«Moi, je me marre, je ne passe pas ma vie à m'emmerder...», glisse Charles Aznavour, grand ambassadeur de la chanson française, converti à l'ordinateur et aux logiciels de création musicale pour écrire des chansons qu'il présente à l'occasion de son retour sur scène à Paris.

«Le plus dur, ce n'est pas d'écrire les arrangements, c'est de travailler avec l'ordinateur. Moi je ne suis pas né avec un ordinateur, j'ai grandi avec des bâtons, ces bâtons qu'on nous faisait tracer avec un stylo pour écrire droit et avoir une belle écriture», dit à l'AFP dans un hôtel de la capitale française ce «débutant» de 91 ans.

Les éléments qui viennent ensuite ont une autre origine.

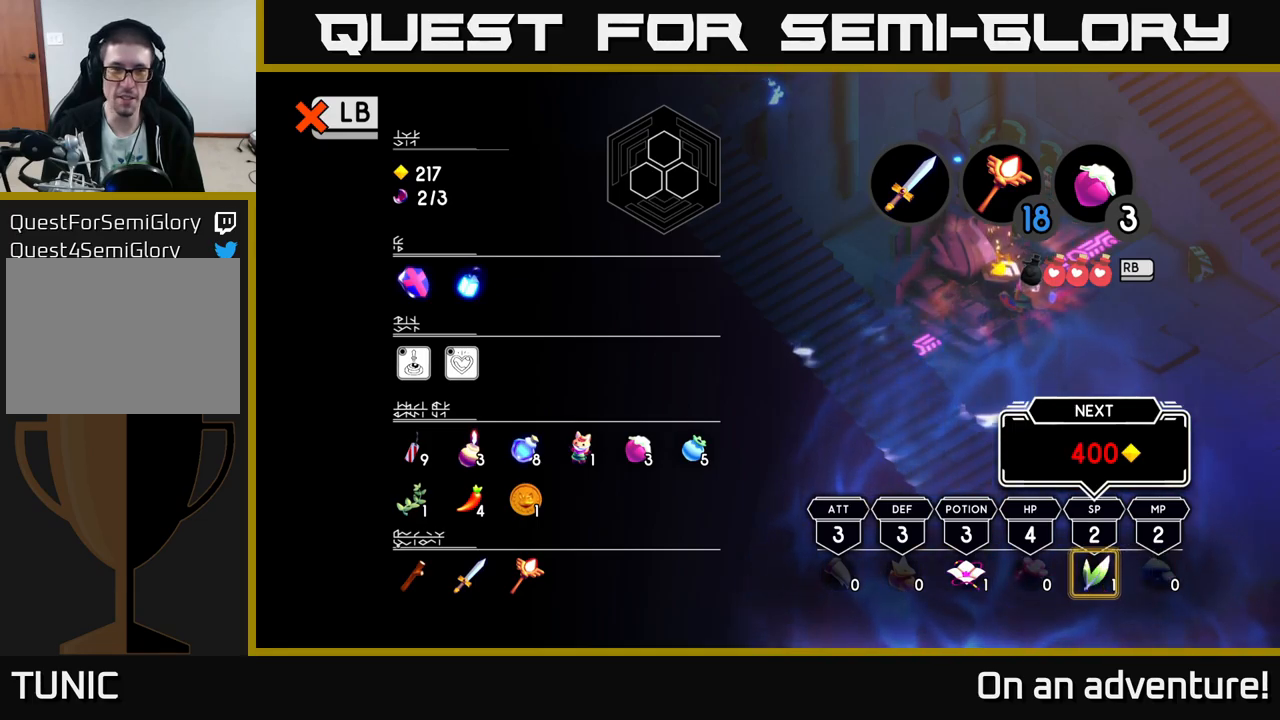
{"buttons": [], "left_stick": "center", "right_stick": "center", "events": []}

Ami de Charles Trenet et collaborateur d'Édith Piaf, Aznavour va retrouver la scène parisienne pour la première fois depuis 2011.

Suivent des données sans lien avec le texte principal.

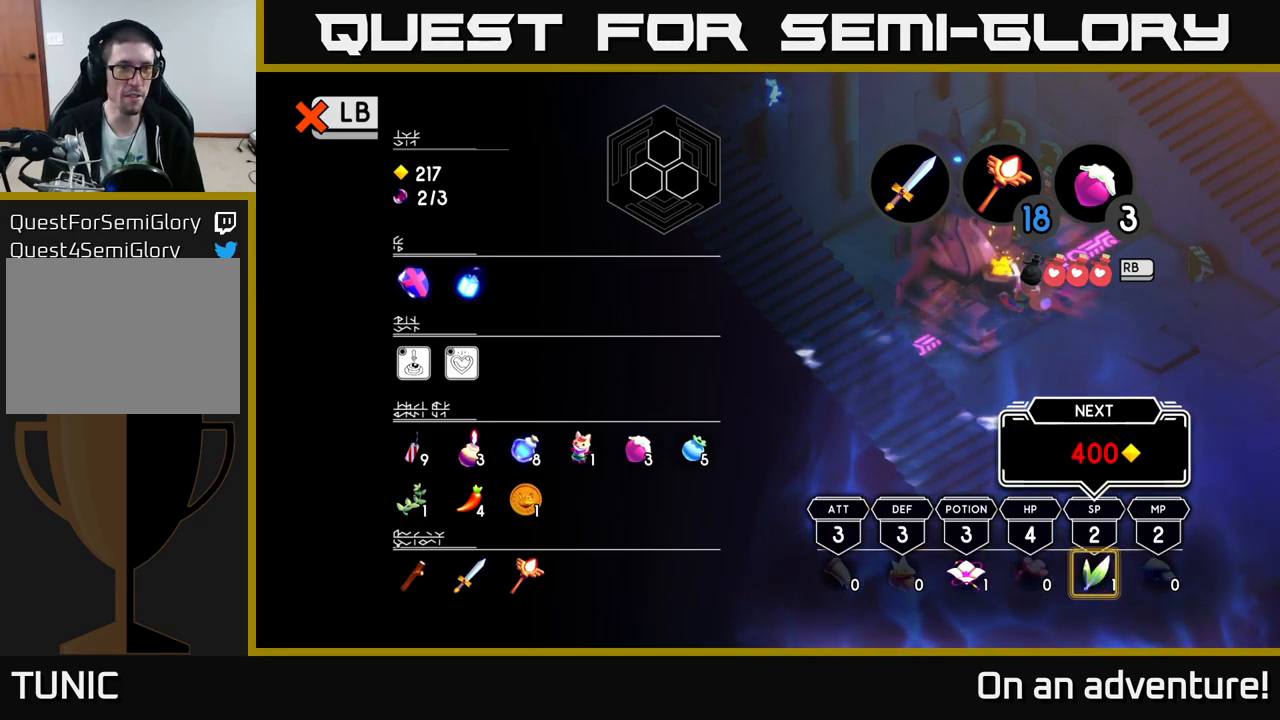
{"buttons": [], "left_stick": "center", "right_stick": "center", "events": []}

«Oui, il paraît que ça fait déjà quatre ans, ça m'étonne un peu quand même, je n'ai pas vu le temps passer», confie-t-il, avant d'investir le Palais des sports pour six concerts entre le 15 et le 27 septembre.

Il ne s'agit en aucun cas d'une tournée d'adieux, précise ce réfractaire à la retraite, bien décidé à ne pas imiter Juliette Gréco (88 ans) lancée dans une tournée de remerciement ou Guy Béart (85 ans) qui a tiré sa révérence en janvier à l'Olympia.

«Guy Béart, il est dingue, il devrait chanter, il a un matériel extraordinaire», souffle Aznavour.

À quoi faut-il s'attendre sur scène? «À rien! Je viens, je chante des chansons que j'ai écrites, c'est ça mon métier... Je ne danserai pas, il n'y aura pas de mise en scène particulière. Je suis un chanteur de textes et le public, je crois, vient pour ça».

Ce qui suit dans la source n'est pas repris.